Gleydson Martins é especialista em representação comercial, ofício que aprendeu com seu pai Francisco Martins, antes mesmo de imaginar que essa seria sua profissão. Ao longo dos anos construiu uma carreira sólida, representando mais de 15 empresas entre indústrias e importadores de autopeças, com atuação nas regiões Nordeste e Centro-Oeste, atendendo estados como Ceará, Piauí, Maranhão, Rio Grande do Norte e Goiás. Em entrevista, ele destaca sua jornada na profissão e sua visão de futuro.
“A representação comercial está passando por uma transformação silenciosa, porém profunda. Durante décadas, o profissional da área foi reconhecido principalmente pela capacidade de relacionamento, visitação e geração de pedidos. Esse modelo, embora ainda exista, já não sustenta sozinho a performance no mercado atual”, apontou Gleydson.
Gleydson se especializou no desenvolvimento de linhas e, a partir de 2021, percebeu uma mudança clara na representação comercial. O mercado deixava de girar apenas na base do relacionamento e passava a exigir análise, dados e leitura do consumo real. Foi quando passou a integrar, de forma estratégica, os conceitos de Sell In e Sell Out.

“O que muitos ainda tratam como o futuro da profissão, na prática, já é o presente. Essa mudança ganhou força a partir de 2021, quando o mercado passou a exigir mais eficiência, previsibilidade e inteligência na tomada de decisão. O relacionamento continua importante, mas deixou de ser suficiente”, explicou.
Gleydson explica que Sell In é o que o cliente compra da indústria ou do distribuidor, já o Sell Out é o que realmente sai da prateleira e chega ao consumidor final. “A distância entre esses dois indicadores é o que define se o estoque gira ou trava, se há ruptura ou excesso de produto parado, se há previsibilidade ou descontrole”, destaca.

....

## Tarefa 1
No texto sobre Gleydson Martins, reescreva em forma de lista o parágrafo que começa com "Gleydson se especializou no desenvolvimento de linhas". Mantenha os fatos principais.
## Tarefa 2
Responda com base no texto sobre Gleydson Martins:
(a) Com quem ele aprendeu o ofício de representação comercial?
(b) Quantas empresas ele representou ao longo da carreira?
(c) Segundo ele, o que é o Sell Out?
## Tarefa 3
Reproduza do texto sobre Gleydson Martins o trecho que começa com as palavras "Gleydson Martins é" e termina com "visão de futuro.", trocando "autopeças" por "peças automotivas".
Os dados abaixo não são necessários.

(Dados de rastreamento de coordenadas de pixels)
....

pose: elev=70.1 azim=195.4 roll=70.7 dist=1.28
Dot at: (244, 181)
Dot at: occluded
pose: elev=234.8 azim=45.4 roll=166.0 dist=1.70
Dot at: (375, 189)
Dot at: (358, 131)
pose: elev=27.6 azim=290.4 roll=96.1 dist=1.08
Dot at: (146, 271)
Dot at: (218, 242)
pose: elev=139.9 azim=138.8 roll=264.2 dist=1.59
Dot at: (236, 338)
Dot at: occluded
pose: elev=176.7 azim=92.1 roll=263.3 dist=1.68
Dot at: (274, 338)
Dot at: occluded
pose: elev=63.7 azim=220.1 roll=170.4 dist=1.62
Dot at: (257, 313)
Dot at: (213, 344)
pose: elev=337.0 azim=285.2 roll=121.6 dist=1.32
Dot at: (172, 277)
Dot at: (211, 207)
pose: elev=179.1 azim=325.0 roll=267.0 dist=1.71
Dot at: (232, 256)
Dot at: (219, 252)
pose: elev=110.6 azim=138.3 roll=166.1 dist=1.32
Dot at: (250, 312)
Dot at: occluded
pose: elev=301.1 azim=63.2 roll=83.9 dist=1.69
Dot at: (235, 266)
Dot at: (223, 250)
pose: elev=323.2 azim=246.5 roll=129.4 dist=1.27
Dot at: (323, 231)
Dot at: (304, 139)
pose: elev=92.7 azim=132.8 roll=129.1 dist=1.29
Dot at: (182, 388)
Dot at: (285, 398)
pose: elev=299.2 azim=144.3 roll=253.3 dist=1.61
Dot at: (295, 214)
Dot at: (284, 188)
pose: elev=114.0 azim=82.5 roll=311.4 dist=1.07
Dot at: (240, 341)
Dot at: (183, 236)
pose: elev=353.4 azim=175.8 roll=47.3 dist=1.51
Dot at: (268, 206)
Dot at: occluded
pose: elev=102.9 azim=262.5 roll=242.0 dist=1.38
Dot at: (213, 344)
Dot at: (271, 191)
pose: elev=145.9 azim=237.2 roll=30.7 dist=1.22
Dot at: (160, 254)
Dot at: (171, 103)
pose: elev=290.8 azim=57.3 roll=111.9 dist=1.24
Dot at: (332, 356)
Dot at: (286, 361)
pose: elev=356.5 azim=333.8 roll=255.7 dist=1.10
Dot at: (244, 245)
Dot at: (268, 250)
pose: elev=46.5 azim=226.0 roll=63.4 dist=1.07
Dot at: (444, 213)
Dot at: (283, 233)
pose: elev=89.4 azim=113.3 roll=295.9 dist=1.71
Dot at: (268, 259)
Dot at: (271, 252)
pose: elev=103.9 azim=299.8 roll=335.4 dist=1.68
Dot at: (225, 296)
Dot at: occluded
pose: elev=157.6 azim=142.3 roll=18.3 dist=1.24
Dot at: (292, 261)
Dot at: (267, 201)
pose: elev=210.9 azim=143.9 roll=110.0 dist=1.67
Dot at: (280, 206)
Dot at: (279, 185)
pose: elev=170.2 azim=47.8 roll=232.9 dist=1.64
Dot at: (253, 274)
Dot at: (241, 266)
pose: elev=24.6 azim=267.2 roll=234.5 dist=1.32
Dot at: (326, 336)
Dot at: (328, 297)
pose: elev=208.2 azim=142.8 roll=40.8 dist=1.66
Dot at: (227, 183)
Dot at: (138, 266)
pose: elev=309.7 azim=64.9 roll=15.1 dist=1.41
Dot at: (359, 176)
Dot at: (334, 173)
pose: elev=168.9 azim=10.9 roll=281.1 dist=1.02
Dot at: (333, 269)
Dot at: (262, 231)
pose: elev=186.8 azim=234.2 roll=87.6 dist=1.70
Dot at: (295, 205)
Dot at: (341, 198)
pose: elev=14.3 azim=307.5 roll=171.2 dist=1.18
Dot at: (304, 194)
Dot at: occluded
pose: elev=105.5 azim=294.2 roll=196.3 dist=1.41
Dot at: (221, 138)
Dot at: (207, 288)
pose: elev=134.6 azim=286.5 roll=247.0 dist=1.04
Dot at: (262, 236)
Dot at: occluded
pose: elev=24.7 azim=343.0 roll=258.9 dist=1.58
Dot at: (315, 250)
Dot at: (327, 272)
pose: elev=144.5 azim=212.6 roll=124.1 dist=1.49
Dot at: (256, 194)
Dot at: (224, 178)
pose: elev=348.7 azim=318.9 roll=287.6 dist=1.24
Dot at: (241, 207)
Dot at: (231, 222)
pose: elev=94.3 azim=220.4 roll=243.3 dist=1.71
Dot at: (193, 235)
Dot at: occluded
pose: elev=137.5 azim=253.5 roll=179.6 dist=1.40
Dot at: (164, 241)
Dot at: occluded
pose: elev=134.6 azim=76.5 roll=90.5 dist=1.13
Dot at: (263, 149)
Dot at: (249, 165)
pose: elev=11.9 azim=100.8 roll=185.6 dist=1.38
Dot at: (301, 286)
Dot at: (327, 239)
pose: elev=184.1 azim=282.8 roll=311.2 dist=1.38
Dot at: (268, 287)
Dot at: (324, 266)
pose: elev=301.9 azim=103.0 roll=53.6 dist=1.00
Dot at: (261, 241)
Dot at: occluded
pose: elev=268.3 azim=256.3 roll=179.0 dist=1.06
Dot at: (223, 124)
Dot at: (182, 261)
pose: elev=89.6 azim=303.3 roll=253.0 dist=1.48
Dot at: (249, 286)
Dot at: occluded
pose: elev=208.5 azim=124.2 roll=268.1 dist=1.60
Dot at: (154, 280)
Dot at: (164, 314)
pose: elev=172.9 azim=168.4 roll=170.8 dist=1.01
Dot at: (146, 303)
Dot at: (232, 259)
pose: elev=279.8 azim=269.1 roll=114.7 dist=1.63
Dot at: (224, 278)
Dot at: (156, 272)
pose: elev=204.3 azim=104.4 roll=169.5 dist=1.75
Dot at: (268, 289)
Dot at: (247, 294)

....

## Resposta 1
- Gleydson se especializou no desenvolvimento de linhas.
- A partir de 2021, notou uma mudança clara na representação comercial.
- O mercado deixou de se basear só no relacionamento e passou a exigir análise, dados e leitura do consumo real.
- Então ele passou a integrar de forma estratégica os conceitos de Sell In e Sell Out.

## Resposta 2
(a) Com seu pai, Francisco Martins.
(b) Mais de 15 empresas, entre indústrias e importadores de autopeças.
(c) É o que realmente sai da prateleira e chega ao consumidor final.

## Resposta 3
Gleydson Martins é especialista em representação comercial, ofício que aprendeu com seu pai Francisco Martins, antes mesmo de imaginar que essa seria sua profissão. Ao longo dos anos construiu uma carreira sólida, representando mais de 15 empresas entre indústrias e importadores de peças automotivas, com atuação nas regiões Nordeste e Centro-Oeste, atendendo estados como Ceará, Piauí, Maranhão, Rio Grande do Norte e Goiás. Em entrevista, ele destaca sua jornada na profissão e sua visão de futuro.